A team of Belgian scientists and engineers from UCLouvain, Université libre de Bruxelles (ULB) and the universities of Liège, Namur and Ghent, as well as the Liège Space Centre (CSL) are taking part in the 10-year project, which brings together more than 3,500 people from 21 countries.
The Euclid mission should make it possible to identify and understand dark energy (68%) and dark matter (27%), which together make up 95% of the invisible part of the universe.
“We know it’s there, but we don’t know what it is,” said André Fuzfa, cosmologist at the University of Namur, who is behind Belgium’s participation in this project led by ESA, the European Space Agency.
“We will be looking to understand the effects of these elements on the distribution of galaxies over billions of years,” he explained.
Euclid will eventually offer 3D mapping of billions of galaxies, some billions of years old, others more recent. It will thus be possible for scientists to go back in time to better understand the effects of this invisible matter in the universe.

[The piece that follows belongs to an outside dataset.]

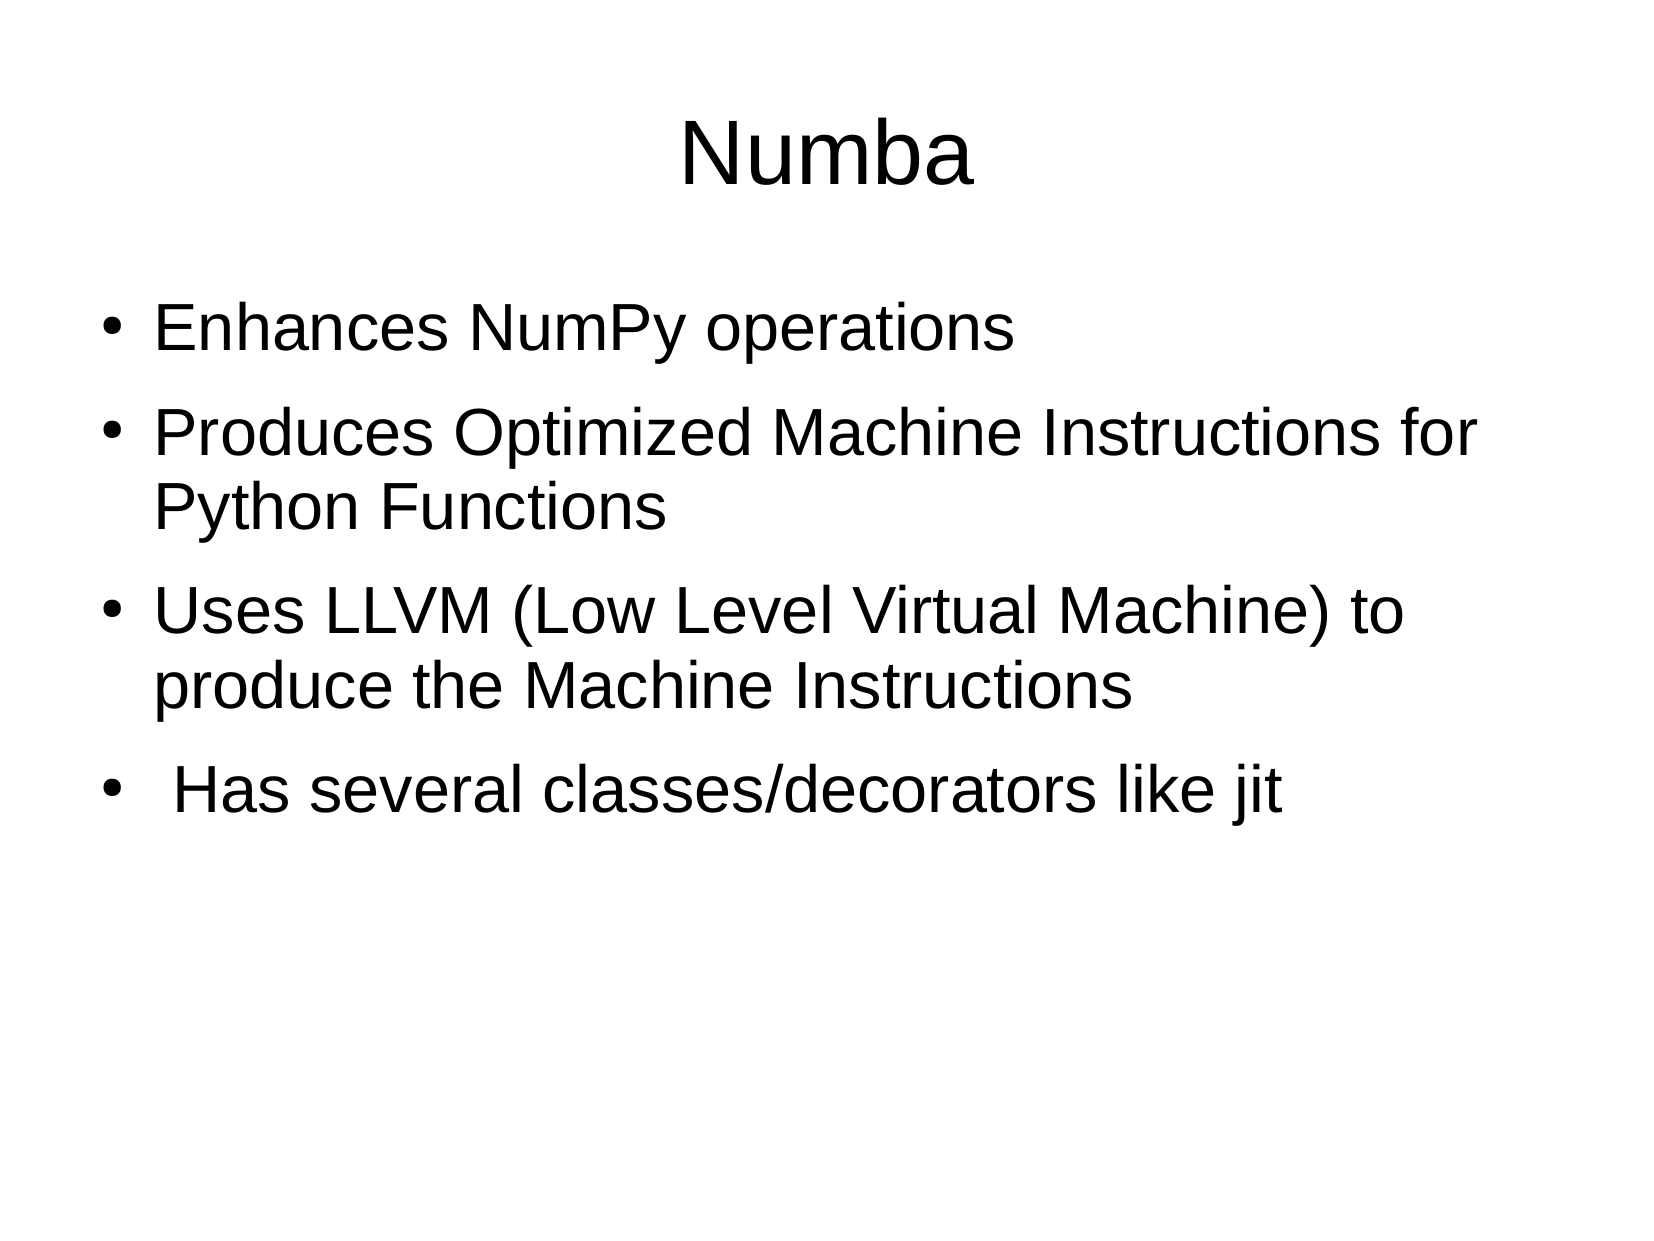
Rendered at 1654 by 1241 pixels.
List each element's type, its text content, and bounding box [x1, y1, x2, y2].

title Numba [82, 49, 1571, 257]
list Enhances NumPy operations Produces Optimized Machine Instructions for Python Functions Uses LLVM (Low Level Virtual Machine) to produce the Machine Instructions Has several classes/decorators like jit [82, 290, 1571, 1010]
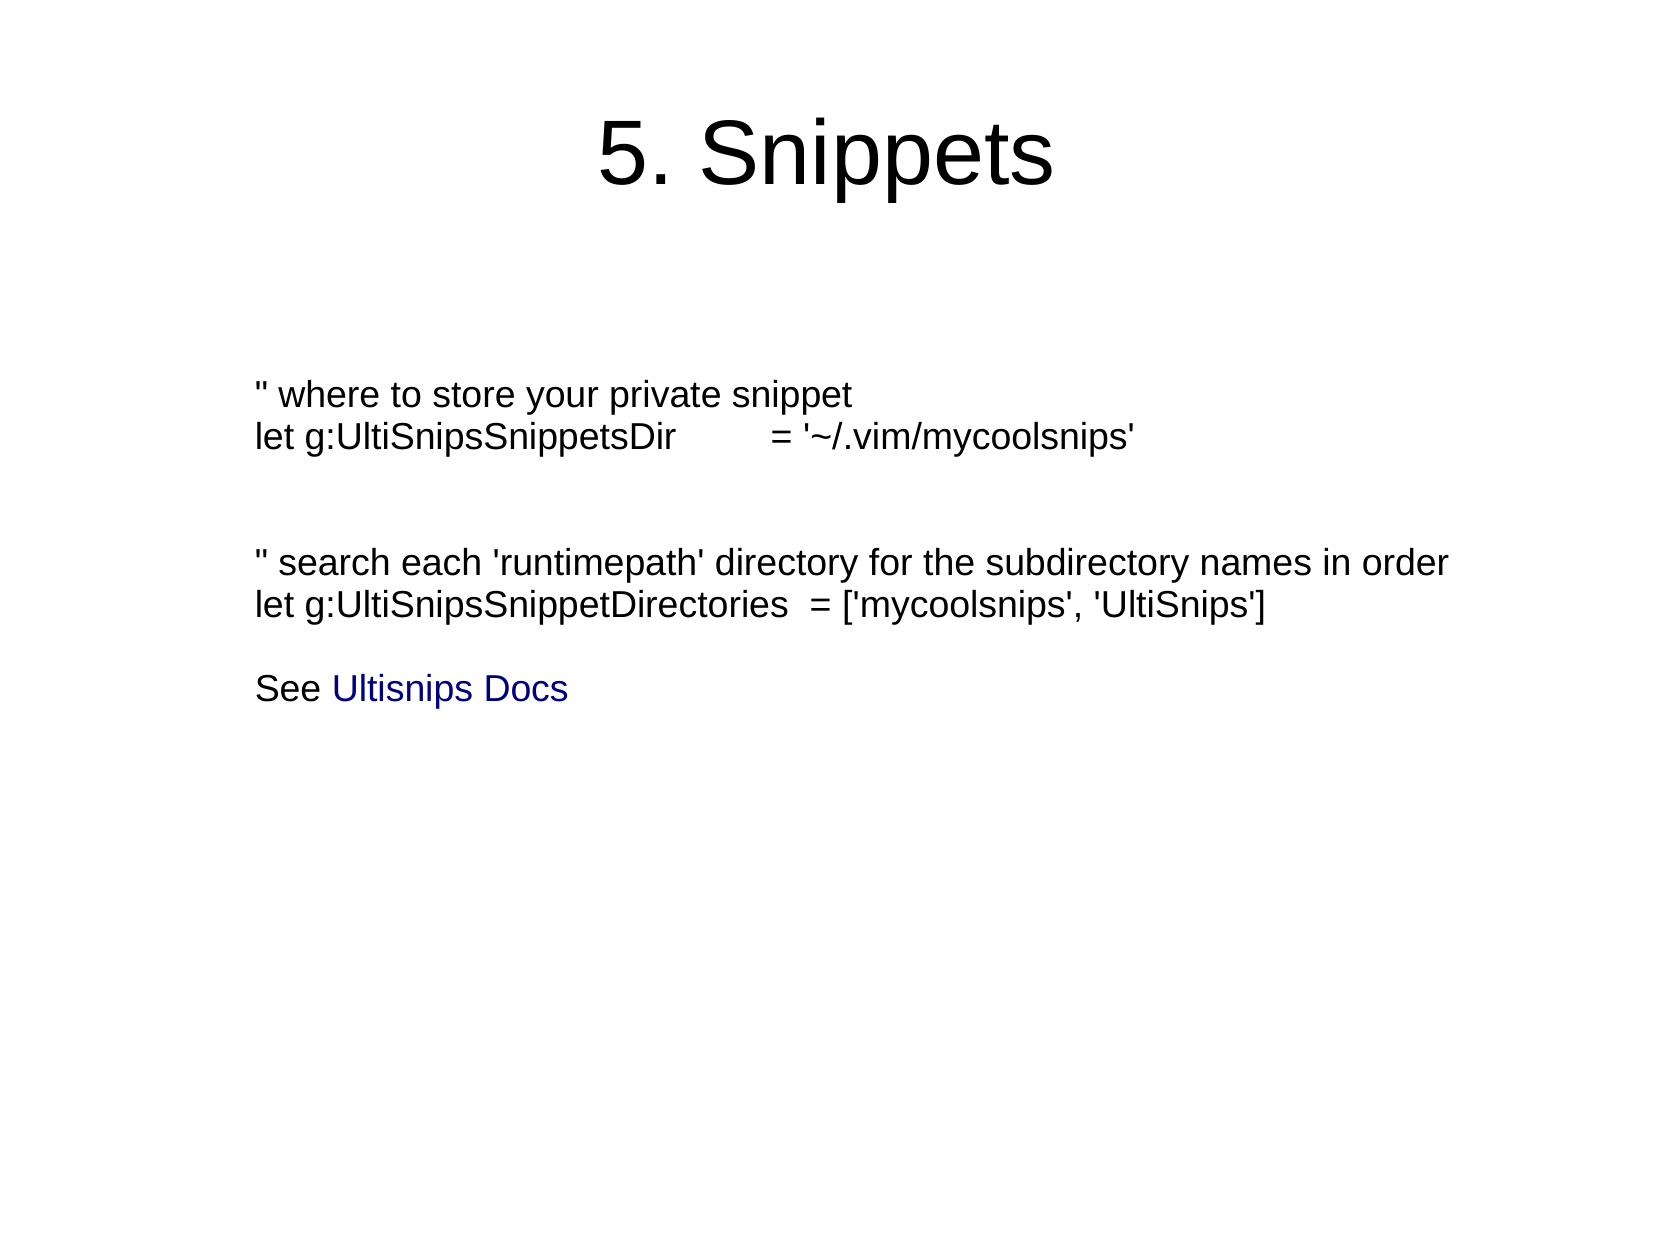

The satellite, tested in Liège, will record 850 gigabytes of data per day for six years. It will scan the sky more than 1.5 million kilometres from Earth.
Euclid is scheduled to enter orbit two to three months after its launch on a Space X Falcon 9 launcher. “You’re always a bit stressed when you launch a telescope,” Sébastien Clesse, a cosmologist at ULB, admitted.
The data gathered by Euclid will be available in waves from November 2023. It will be public and will serve “for at least one generation of scientists,” said André Fuzfa.